Kein Trainer, kein Tierarzt, keine Erziehung und vor allem KEIN MAULKORB. Das zuständige Tierheim erklärte sich bereit, den Hund abzuholen unter der Voraussetzung, dass er geimpft ist und 500 Euro Abgabegebühr gezahlt würden. So lange sei der Hund mit Maulkorb zu sichern. Wie weit das Tierheim mit 500 Euro bei einem solchen Hund kommt, kann man ganz leicht an einer Hand und ohne Handy ausrechnen.
Dieser Hund wird vermutlich einige Jahre, wenn nicht für immer, im Tierheim leben müssen, denn wer möchte einen solchen Hund mit seinem Gewissen an fremde Menschen geben.
Dank Facebook hat die Halterin, kaum aus der Narkose und Operation, sofort ihrem Unmut Luft gegeben und gegen das Tierheim gewettert. Unfassbar eigentlich. Den Originaltext haben wir als Bilddatei angehängt.
Es ist den meisten Menschen gar nicht klar, dass in einem Tierheim Menschen „arbeiten“, die natürlich Tiere mögen. Diese Menschen haben aber noch ein Privatleben, was außerordentlich notwendig ist, um den Druck, dem sie ausgesetzt sind, auf Dauer standhalten zu können.
Und diese Mitarbeiter sind Helden, aber keine Highlander, auch sie sind verwundbar.
Für die Verantwortlichen eines Tierheimes ist eine jede Abgabe abzuwägen:
- Kann es das Tierheim als Heim noch leisten?
- Können wir es uns finanziell noch leisten?
- Und können unsere Pfleger das leisten!?

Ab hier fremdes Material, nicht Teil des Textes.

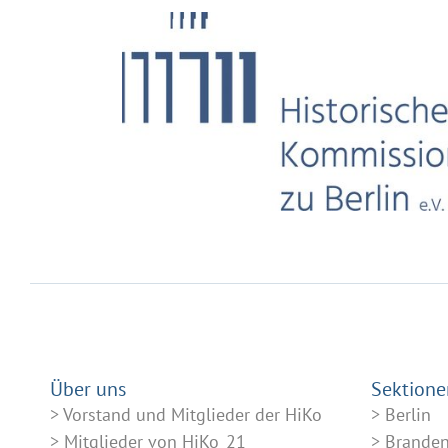
Über uns
Sektione
Vorstand und Mitglieder der HiKo
Berlin
Mitglieder von HiKo_21
Brande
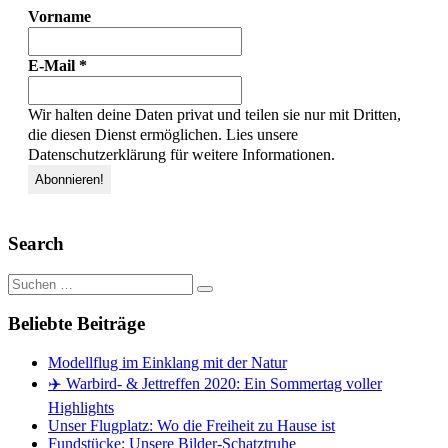
Vorname
E-Mail
*
Wir halten deine Daten privat und teilen sie nur mit Dritten,
die diesen Dienst ermöglichen. Lies unsere
Datenschutzerklärung für weitere Informationen.
Search
Suche
nach:
Beliebte Beiträge
Modellflug im Einklang mit der Natur
✈️ Warbird- & Jettreffen 2020: Ein Sommertag voller
Highlights
Unser Flugplatz: Wo die Freiheit zu Hause ist
Fundstücke: Unsere Bilder-Schatztruhe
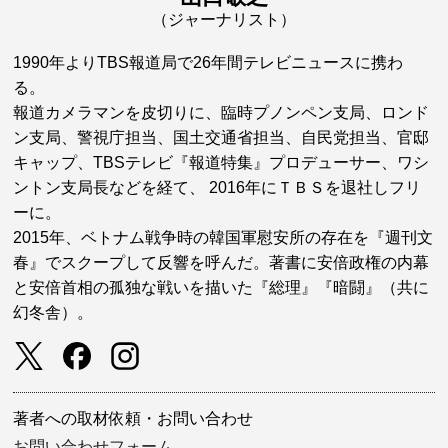
（ジャーナリスト）
1990年よりTBS報道局で26年間テレビニュースに携わ
る。
報道カメラマンを皮切りに、臨時プノンペン支局、ロンド
ン支局、警視庁担当、国土交通省担当、自民党担当、官邸
キャップ、TBSテレビ『報道特集』プロデューサー、ワシ
ントン支局長などを経て、 2016年にＴＢＳを退社しフリ
ーに。
2015年、ベトナム戦争時の韓国軍慰安所の存在を『週刊文
春』でスクープして反響を呼んだ。著書に安倍政権の内幕
と安倍首相の孤独な戦いを描いた『総理』『暗闘』（共に
幻冬舎）。
著者への取材依頼・お問い合わせ
お問い合わせフォーム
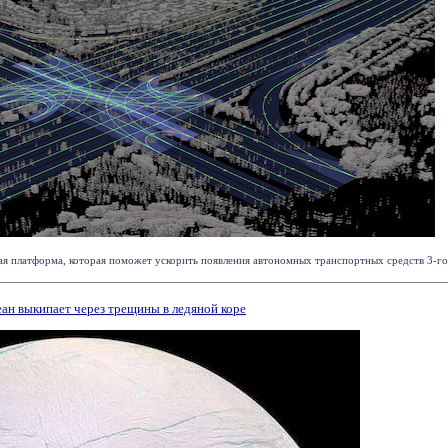
я платформа, которая поможет ускорить появления автономных транспортных средств 3-го и
ан выкипает через трещины в ледяной коре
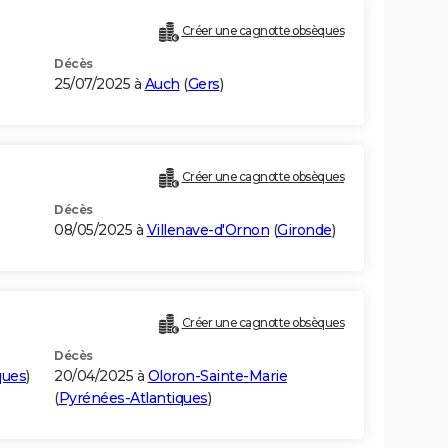
Créer une cagnotte obsèques
Décès
25/07/2025 à
Auch
(
Gers
)
Créer une cagnotte obsèques
Décès
08/05/2025 à
Villenave-d'Ornon
(
Gironde
)
Créer une cagnotte obsèques
Décès
ques
)
20/04/2025 à
Oloron-Sainte-Marie
(
Pyrénées-Atlantiques
)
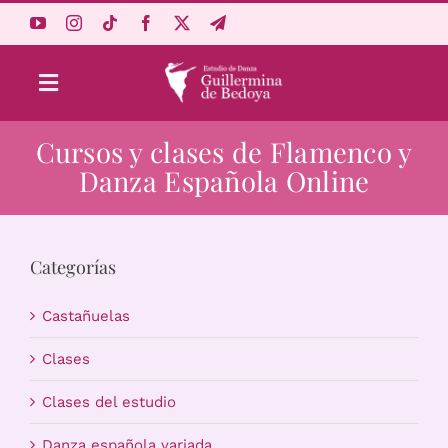
Saltar
al
contenido
Toggle
Navigation
Cursos y clases de Flamenco y
Aprende Online
Danza Española Online
Estudio
Categorías
Origen
Castañuelas
Acceso Alumnos
Clases
Clases del estudio
Carrito
Danza española variada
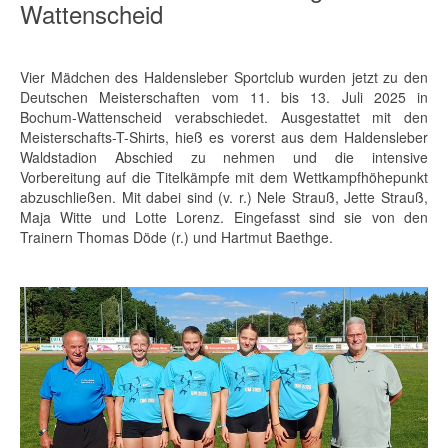
Wattenscheid
Vier Mädchen des Haldensleber Sportclub wurden jetzt zu den
Deutschen Meisterschaften vom 11. bis 13. Juli 2025 in
Bochum-Wattenscheid verabschiedet. Ausgestattet mit den
Meisterschafts-T-Shirts, hieß es vorerst aus dem Haldensleber
Waldstadion Abschied zu nehmen und die intensive
Vorbereitung auf die Titelkämpfe mit dem Wettkampfhöhepunkt
abzuschließen. Mit dabei sind (v. r.) Nele Strauß, Jette Strauß,
Maja Witte und Lotte Lorenz. Eingefasst sind sie von den
Trainern Thomas Döde (r.) und Hartmut Baethge.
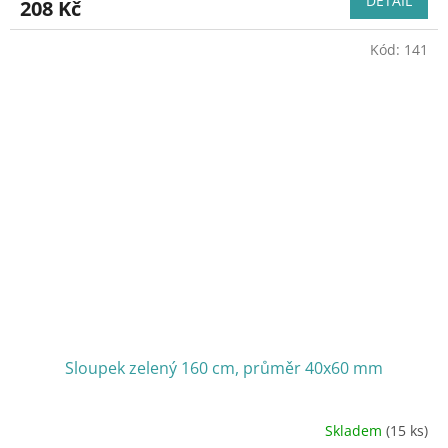
DETAIL
208 Kč
Kód:
141
Sloupek zelený 160 cm, průměr 40x60 mm
Skladem
(15 ks)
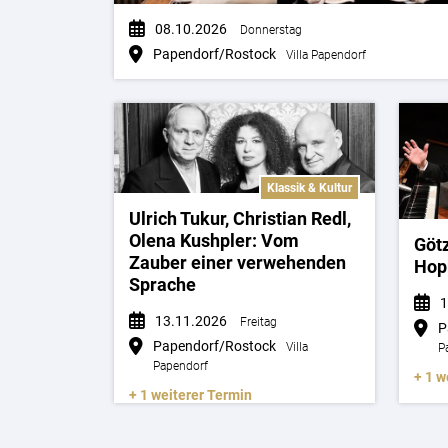
08.10.2026
Donnerstag
Papendorf/Rostock
Villa Papendorf
Klassik & Kultur
Ulrich Tukur, Christian Redl,
Olena Kushpler: Vom
Göt
Zauber einer verwehenden
Hopk
Sprache
1
13.11.2026
Freitag
P
Papendorf/Rostock
Villa
P
Papendorf
+ 1 w
+ 1 weiterer Termin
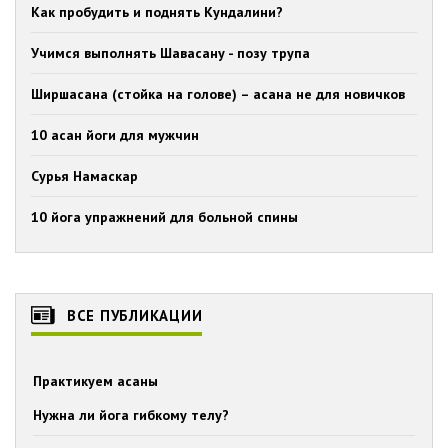
Как пробудить и поднять Кундалини?
Учимся выполнять Шавасану - позу трупа
Ширшасана (стойка на голове) – асана не для новичков
10 асан йоги для мужчин
Сурья Намаскар
10 йога упражнений для больной спины
ВСЕ ПУБЛИКАЦИИ
Практикуем асаны
Нужна ли йога гибкому телу?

Gerade bei den gefährlichen Hunden lehnen Tierheime immer wieder ab, und zwar weil sie mindestens 2 dieser Fragen mit NEIN beantworten müssen. Und das ist das gute Recht eines jeden Tierheims. Sie sind meist privat organisiert und nicht verpflichtet, Abgabetiere zu nehmen.
Sie tun es nur meist unbürokratisch. Nur wenn sie Verträge mit Kommunen und Behörden abgeschlossen haben, verpflichten sie sich damit je nach Inhalt zur Aufnahme von „eingezogenen“ Tieren. Es ist schlichtweg nicht mehr leistbar, weder stationär noch personell, noch finanziell. Doch das hatten wir an anderer Stelle schon so oft gesagt . . .
Und dieser Fall war erst der Anfang.
Viele Hunde werden folgen und das Thema Schattenhunde wird so aktuell wie noch nie. Wir sind im Hintergrund dran. Dank Eurer Zahlen, die gerade ausgewertet werden, haben wir sehr gute Argumente an der Hand, um vielleicht noch etwas zu bewirken, bei den Behörden, bei den Veterinärämtern, bei den Schulen, bei den Ausbildungsbetrieben. Nur wie wir an die Halter herankommen sollen, dafür haben wir noch keine Idee. Einen Hund mit Beissvorfall wieder in gute Bahnen zu lenken, erfordert Zeit, Kompetenz, Ausdauer und Geld .
Erst wenn die Tierheime kollabieren und sich gezwungen sehen zu streiken, wird vielleicht ein Umdenken stattfinden. Aber dann ist es für soooo viele Hunde zu spät . . . . Die Bilder sind unabhängig von diesem Fall und sollen aber, anlehnend daran, sagen „Safety first, der kleine Unterschied kann Leben retten“.